District Courts and United States Courts of Appeal. Ky. Civ. R. 76.37(1). When a party seeks

certification of a question from both the district court and our court, we must therefore exercise

our own discretion whether to certify, in addition to or instead of reviewing the district court’s

exercise of its discretion. The counties initiated this lawsuit in federal court, and they did not ask

for certification until after the district court ruled against them. “[C]ertification is disfavored

where a plaintiff files in federal court but then, in light of an unfavorable judgment, seeks refuge

in a state forum.” Geronimo v. Caterpillar, Inc., 440 F. App’x 442, 449 (6th Cir. 2011).

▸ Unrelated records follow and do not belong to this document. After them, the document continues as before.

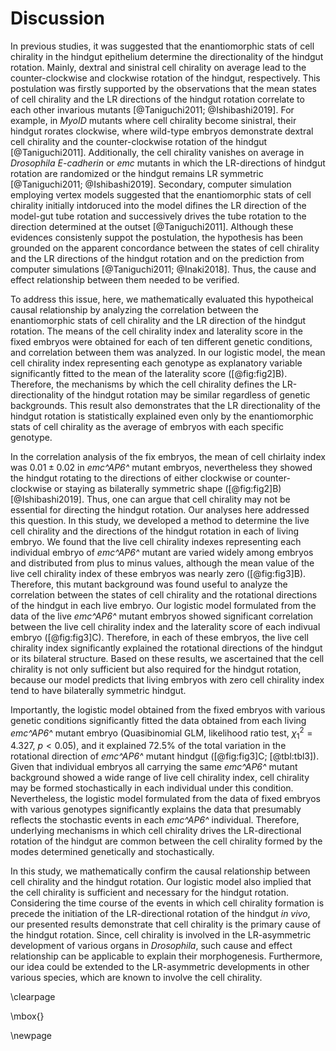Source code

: # Discussion

In previous studies, it was suggested that the enantiomorphic stats of cell chirality in the hindgut epithelium determine the directionality of the hindgut rotation.
Mainly, dextral and sinistral cell chirality on average lead to the counter-clockwise and clockwise rotation of the hindgut, respectively.
This postulation was firstly supported by the observations that the mean states of cell chirality and the LR directions of the hindgut rotation correlate to each other invarious mutants [@Taniguchi2011; @Ishibashi2019].
For example, in *MyoID* mutants where cell chirality become sinistral, their hindgut rorates clockwise, where wild-type embryos demonstrate dextral cell chirality and the counter-clockwise rotation of the hindgut [@Taniguchi2011].
Additionally, the cell chirality vanishes on average in *Drosophila E-cadherin* or *emc* mutants in which the LR-directions of hindgut rotation are randomized or the hindgut remains LR symmetric [@Taniguchi2011; @Ishibashi2019].
Secondary, computer simulation employing vertex models suggested that the enantiomorphic stats of cell chirality initially intdoruced into the model difines the LR direction of the model-gut tube rotation and successively drives the tube rotation to the direction determined at the outset [@Taniguchi2011].
Although these evidences consistenly suppot the postulation, the hypothesis has been grounded on the apparent concordance between the states of cell chirality and the LR directions of the hindgut rotation and on the prediction from computer simulations [@Taniguchi2011; @Inaki2018].
Thus, the cause and effect relationship between them needed to be verified.

To address this issue, here, we mathematically evaluated this hypotheical causal relationship by analyzing the correlation between the enantiomorphic stats of cell chirality and the LR direction of the hindgut rotation.
The means of the cell chirality index and laterality score in the fixed embryos were obtained for each of ten different genetic conditions, and correlation between them was analyzed.
In our logistic model, the mean cell chirality index representing each genotype as explanatory variable significantly fitted to the mean of the laterality score ([@fig:fig2]B).
Therefore, the mechanisms by which the cell chirality defines the LR-directionality of the hindgut rotation may be similar regardless of genetic backgrounds.
This result also demonstrates that the LR directionality of the hindgut rotation is statistically explained even only by the enantiomorphic stats of cell chirality as the average of embryos with each specific genotype.

In the correlation analysis of the fix embryos, the mean of cell chirlaity index was $0.01 \pm 0.02$ in *emc^AP6^* mutant embryos, nevertheless they showed the hindgut rotating to the directions of either clockwise or counter-clockwise or staying as bilaterally symmetric shape ([@fig:fig2]B) [@Ishibashi2019].
Thus, one can argue that cell chirality may not be essential for directing the hindgut rotation.
Our analyses here addressed this question.
In this study, we developed a method to determine the live cell chirality and the directions of the hindgut rotation in each of living embryo.
We found that the live cell chirality indexes representing each individual embryo of *emc^AP6^* mutant are varied widely among embryos and distributed from plus to minus values, although the mean value of the live cell chirality index of these embryos was nearly zero ([@fig:fig3]B).
Therefore, this mutant background was found useful to analyze the correlation between the states of cell chirality and the rotational directions of the hindgut in each live embryo.
Our logistic model formulated from the data of the live *emc^AP6^* mutant embryos showed significant correlation between the live cell chirality index and the laterality score of each indivual embryo ([@fig:fig3]C).
Therefore, in each of these embryos, the live cell chirality index significantly explained the rotational directions of the hindgut or its bilateral structure.
Based on these results, we ascertained that the cell chirality is not only sufficient but also required for the hindgut rotation, because our model predicts that living embryos with zero cell chirality index tend to have bilaterally symmetric hindgut.

Importantly, the logistic model obtained from the fixed embryos with various genetic conditions significantly fitted the data obtained from each living *emc^AP6^* mutant embryo
(Quasibinomial GLM, likelihood ratio test, $\chi^{2}_{1} = 4.327$, $p < 0.05$), and it explained 72.5% of the total variation in the rotational direction of *emc^AP6^* mutant hindgut ([@fig:fig3]C; [@tbl:tbl3]).
Given that individual embryos all carrying the same *emc^AP6^* mutant background showed a wide range of live cell chirality index, cell chirality may be formed stochastically in each individual under this condition.
Nevertheless, the logistic model formulated from the data of fixed embryos with various genotypes significantly explains the data that presumably reflects the stochastic events in each *emc^AP6^* individual.
Therefore, underlying mechanisms in which cell chirality drives the LR-directional rotation of the hindgut are common between the cell chirality formed by the modes determined genetically and stochastically.

In this study, we mathematically confirm the causal relationship between cell chirality and the hindgut rotation.
Our logistic model also implied that the cell chirality is sufficient and necessary for the hindgut rotation.
Considering the time course of the events in which cell chirality formation is precede the initiation of the LR-directional rotation of the hindgut *in vivo*, our presented results demonstrate that cell chirality is the primary cause of the hindgut rotation.
Since, cell chirality is involved in the LR-asymmetric development of various organs in *Drosophila*, such cause and effect relationship can be applicable to explain their morphogenesis.
Furthermore, our idea could be extended to the LR-asymmetric developments in other various species, which are known to involve the cell chirality.

\clearpage

\mbox{}

\newpage

<!--
0_metadata/meta0.md
0_metadata/meta1.md
1_abstract.md
2_introduction.md
3_procedures.md
4_results.md
5_discussion.md
6_figs.md
7_references.md
8_supplements.md
9_acknowledgements.md
-->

We are

not persuaded by the counties’ argument that they filed in federal court because of “the virtual

certainty that . . . the state court action [would have been] removed to federal court.” Appellant’s

Br. at 27. To the extent that the counties did, in fact, believe that state courts provided a better

forum to consider their novel legal argument, they should have filed in state court or at least

sought certification before the district court ruled on the merits of the claim. Town of Smyrna,

Tenn. v. Mun. Gas Auth. Of Ga.¸ 723 F.3d 640, 649 (6th Cir. 2013) (“The appropriate time to

seek certification of a state-law issue is before a District Court resolves the issue, not after

receiving an unfavorable ruling.”).

                                          III.    Conclusion

       For these reasons, we AFFIRM the judgment of the district court.